## Task:
Nothing but an exact copy is wanted: the line with "signal congestion up" and each line after it in the data below, last line included.

## The data:

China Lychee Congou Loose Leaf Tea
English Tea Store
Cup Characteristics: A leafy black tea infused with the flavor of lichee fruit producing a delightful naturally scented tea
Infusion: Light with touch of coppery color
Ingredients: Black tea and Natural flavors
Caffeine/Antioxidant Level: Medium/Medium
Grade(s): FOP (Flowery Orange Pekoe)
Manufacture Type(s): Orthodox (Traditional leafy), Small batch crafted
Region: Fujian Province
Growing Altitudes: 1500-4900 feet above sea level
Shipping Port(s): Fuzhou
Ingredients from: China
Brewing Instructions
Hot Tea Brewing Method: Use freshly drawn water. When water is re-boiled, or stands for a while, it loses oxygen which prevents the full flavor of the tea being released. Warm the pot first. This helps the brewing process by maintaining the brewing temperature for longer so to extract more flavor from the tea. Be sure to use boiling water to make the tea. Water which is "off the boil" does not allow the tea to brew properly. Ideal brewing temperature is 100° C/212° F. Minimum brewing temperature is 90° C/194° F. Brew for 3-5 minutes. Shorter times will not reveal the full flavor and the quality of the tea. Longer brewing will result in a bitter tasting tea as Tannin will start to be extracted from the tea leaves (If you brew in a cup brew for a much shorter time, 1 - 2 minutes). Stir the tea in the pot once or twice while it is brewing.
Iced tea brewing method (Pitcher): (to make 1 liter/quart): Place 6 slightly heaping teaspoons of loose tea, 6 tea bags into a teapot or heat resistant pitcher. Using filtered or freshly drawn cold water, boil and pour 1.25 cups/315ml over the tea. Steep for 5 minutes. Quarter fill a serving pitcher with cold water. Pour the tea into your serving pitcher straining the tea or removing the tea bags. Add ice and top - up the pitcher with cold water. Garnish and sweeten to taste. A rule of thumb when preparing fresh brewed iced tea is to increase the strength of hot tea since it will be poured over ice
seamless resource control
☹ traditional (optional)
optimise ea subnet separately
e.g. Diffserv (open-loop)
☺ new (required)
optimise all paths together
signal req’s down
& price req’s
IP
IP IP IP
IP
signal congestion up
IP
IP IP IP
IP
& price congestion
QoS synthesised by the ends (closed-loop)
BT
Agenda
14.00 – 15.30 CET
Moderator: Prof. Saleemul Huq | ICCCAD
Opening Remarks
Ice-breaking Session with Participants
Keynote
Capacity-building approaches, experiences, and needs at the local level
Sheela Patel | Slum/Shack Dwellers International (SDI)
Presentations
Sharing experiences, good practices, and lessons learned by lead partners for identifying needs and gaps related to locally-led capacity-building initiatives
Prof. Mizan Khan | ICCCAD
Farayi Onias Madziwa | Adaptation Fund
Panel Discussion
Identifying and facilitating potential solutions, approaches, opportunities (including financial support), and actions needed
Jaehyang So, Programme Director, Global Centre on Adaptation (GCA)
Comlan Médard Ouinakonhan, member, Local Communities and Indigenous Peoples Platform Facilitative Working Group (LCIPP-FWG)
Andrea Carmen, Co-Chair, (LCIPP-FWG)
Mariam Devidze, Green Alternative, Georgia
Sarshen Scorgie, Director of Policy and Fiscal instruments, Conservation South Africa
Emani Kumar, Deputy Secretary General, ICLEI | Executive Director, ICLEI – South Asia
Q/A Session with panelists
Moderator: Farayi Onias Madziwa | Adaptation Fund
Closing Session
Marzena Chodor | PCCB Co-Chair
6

## Answer box:
signal congestion up
IP
IP IP IP
IP
& price congestion
QoS synthesised by the ends (closed-loop)
BT
Agenda
14.00 – 15.30 CET
Moderator: Prof. Saleemul Huq | ICCCAD
Opening Remarks
Ice-breaking Session with Participants
Keynote
Capacity-building approaches, experiences, and needs at the local level
Sheela Patel | Slum/Shack Dwellers International (SDI)
Presentations
Sharing experiences, good practices, and lessons learned by lead partners for identifying needs and gaps related to locally-led capacity-building initiatives
Prof. Mizan Khan | ICCCAD
Farayi Onias Madziwa | Adaptation Fund
Panel Discussion
Identifying and facilitating potential solutions, approaches, opportunities (including financial support), and actions needed
Jaehyang So, Programme Director, Global Centre on Adaptation (GCA)
Comlan Médard Ouinakonhan, member, Local Communities and Indigenous Peoples Platform Facilitative Working Group (LCIPP-FWG)
Andrea Carmen, Co-Chair, (LCIPP-FWG)
Mariam Devidze, Green Alternative, Georgia
Sarshen Scorgie, Director of Policy and Fiscal instruments, Conservation South Africa
Emani Kumar, Deputy Secretary General, ICLEI | Executive Director, ICLEI – South Asia
Q/A Session with panelists
Moderator: Farayi Onias Madziwa | Adaptation Fund
Closing Session
Marzena Chodor | PCCB Co-Chair
6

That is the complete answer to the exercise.